* QUESTIONS TO ANSWER:
- a) Update the patch review discussion from "Yes, I aslo" to "other relaxable instructions.", swapping "MCBoundaryAlign" for "MCAlignFragment".
- b) Answer these questions about the patch review discussion:
(i) Which revision does the reviewer suggest rebasing the patch on?
(ii) What name does the reviewer suggest for the new fragment type?
(iii) On what date was the message posted?
- c) Pick up the patch review discussion after its last sentence and carry it on.

* SELECTED PASSAGE:
::::::::

[PATCH] D75268: A light-weight solution to align branches within 32B boundary by prefix padding

Kan Shengchen via Phabricator via llvm-commits llvm-commits at lists.llvm.org
Thu Feb 27 18:54:01 PST 2020


skan added a comment.

In D75268#1896088 <https://reviews.llvm.org/D75268#1896088>, @reames wrote:

> I think this is a step in the right direction.  I expect we'll need to iterate on the design to allow further padding without extensive memory usage, but starting with a single padding instruction seems like a reasonable starting point.  Being able to iterate in tree is obvious valuable, so I think cleaning this up and getting something in is a good idea.
>
> I'd like to suggest a couple of design changes to simplify the code here though.


Thanks for your comments and suggestions! They are really useful!

> First, I think we should introduce a new MCFragment type for the padding opportunity.  Having MCBranchAlign mean both "this is a place we need to enforce alignment" and "this is a place we can optional add padding for a later alignment" is confusing.  I'd suggest something along the lines of a MCPrefixPaddingFragment.  I think splitting this will make the code a lot more readable.

Yes, I aslo think using one type of fragment to do two kinds of things is confusing.

> Second, I think we should rebase this on D75203 <https://reviews.llvm.org/D75203>.  The advantage of doing so is that we could completely remove the MCPrefixPaddingFragment from relaxation, and only adjust it's size afterwards.  Relaxation would be responsible for figuring out how much padding is needed and recording that in the MCBoundaryAlign, and then the post pass would divide the padding between nop, prefix, and other relaxable instructions.

::::::::

[Stored data]
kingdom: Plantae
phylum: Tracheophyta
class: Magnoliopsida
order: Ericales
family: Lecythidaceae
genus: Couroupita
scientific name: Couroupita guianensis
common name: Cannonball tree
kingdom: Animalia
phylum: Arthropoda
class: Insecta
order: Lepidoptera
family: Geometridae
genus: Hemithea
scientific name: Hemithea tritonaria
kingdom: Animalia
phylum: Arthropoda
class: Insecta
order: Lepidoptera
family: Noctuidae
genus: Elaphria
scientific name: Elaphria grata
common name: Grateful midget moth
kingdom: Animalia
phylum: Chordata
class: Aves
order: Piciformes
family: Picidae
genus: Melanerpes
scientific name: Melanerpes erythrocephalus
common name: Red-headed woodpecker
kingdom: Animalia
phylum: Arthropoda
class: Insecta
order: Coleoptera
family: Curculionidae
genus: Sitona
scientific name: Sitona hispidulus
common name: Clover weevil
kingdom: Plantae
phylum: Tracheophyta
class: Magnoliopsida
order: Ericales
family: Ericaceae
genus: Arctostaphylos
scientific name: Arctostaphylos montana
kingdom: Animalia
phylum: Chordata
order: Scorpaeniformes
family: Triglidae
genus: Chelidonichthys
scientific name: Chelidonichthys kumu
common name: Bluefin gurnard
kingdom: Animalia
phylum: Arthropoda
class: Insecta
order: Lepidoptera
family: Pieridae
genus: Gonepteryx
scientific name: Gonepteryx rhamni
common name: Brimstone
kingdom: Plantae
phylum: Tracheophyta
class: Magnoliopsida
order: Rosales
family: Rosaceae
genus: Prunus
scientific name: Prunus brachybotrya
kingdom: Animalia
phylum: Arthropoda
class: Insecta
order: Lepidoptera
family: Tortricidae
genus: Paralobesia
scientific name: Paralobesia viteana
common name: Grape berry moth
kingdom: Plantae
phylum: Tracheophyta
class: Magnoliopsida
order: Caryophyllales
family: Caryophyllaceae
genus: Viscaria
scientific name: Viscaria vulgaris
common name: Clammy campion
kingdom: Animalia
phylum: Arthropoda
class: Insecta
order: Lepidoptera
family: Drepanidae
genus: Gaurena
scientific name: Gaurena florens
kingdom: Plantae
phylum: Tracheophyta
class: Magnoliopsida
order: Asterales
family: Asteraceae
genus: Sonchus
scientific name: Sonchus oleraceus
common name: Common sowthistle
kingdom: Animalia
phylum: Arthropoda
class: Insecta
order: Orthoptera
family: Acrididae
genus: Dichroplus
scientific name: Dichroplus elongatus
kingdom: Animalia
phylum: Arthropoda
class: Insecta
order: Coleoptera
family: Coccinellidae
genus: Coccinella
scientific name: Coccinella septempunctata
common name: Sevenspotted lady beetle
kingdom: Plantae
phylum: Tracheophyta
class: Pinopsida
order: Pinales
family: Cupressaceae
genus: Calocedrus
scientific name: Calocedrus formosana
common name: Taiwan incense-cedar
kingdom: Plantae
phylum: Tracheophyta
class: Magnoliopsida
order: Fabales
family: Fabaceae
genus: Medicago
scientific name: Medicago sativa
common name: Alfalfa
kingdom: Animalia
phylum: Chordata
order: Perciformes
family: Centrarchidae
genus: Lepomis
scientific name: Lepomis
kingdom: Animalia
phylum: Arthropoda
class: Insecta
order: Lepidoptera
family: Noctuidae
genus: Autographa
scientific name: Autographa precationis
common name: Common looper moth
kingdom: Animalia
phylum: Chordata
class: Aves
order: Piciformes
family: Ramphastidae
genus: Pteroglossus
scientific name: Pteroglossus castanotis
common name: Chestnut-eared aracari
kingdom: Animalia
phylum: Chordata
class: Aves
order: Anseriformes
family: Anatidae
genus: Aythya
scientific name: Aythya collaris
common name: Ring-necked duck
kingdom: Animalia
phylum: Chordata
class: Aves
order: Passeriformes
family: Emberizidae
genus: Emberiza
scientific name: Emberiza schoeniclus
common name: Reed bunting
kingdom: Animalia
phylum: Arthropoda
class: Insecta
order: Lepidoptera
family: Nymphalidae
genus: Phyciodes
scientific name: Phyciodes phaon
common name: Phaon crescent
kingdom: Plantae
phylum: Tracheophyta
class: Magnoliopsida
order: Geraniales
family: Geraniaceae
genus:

::::::::

* ANSWERS FOR EACH ITEM:
- a)
Yes, I aslo think using one type of fragment to do two kinds of things is confusing.

> Second, I think we should rebase this on D75203 <https://reviews.llvm.org/D75203>.  The advantage of doing so is that we could completely remove the MCPrefixPaddingFragment from relaxation, and only adjust it's size afterwards.  Relaxation would be responsible for figuring out how much padding is needed and recording that in the MCAlignFragment, and then the post pass would divide the padding between nop, prefix, and other relaxable instructions.

- b)
(i) D75203
(ii) MCPrefixPaddingFragment
(iii) Thursday, February 27, 2020

- c)
Agree, doing this in the post pass would reduce the complexity of laying out the fragments. I think D75203 <https://reviews.llvm.org/D75203> is a good start and seems reasonable, we don't need to stick to his patch since this patch does not nicely fit into the design of D75203 <https://reviews.llvm.org/D75203>. We can enable prefix padding in another way based on D75203 <https://reviews.llvm.org/D75203>.  Let's focus on D75203 <https://reviews.llvm.org/D75203> first.

> Third, the complexity of the state machine for inserting fragments really bothers me.  I don't have a concrete suggestion here, but I think we need to simplify this.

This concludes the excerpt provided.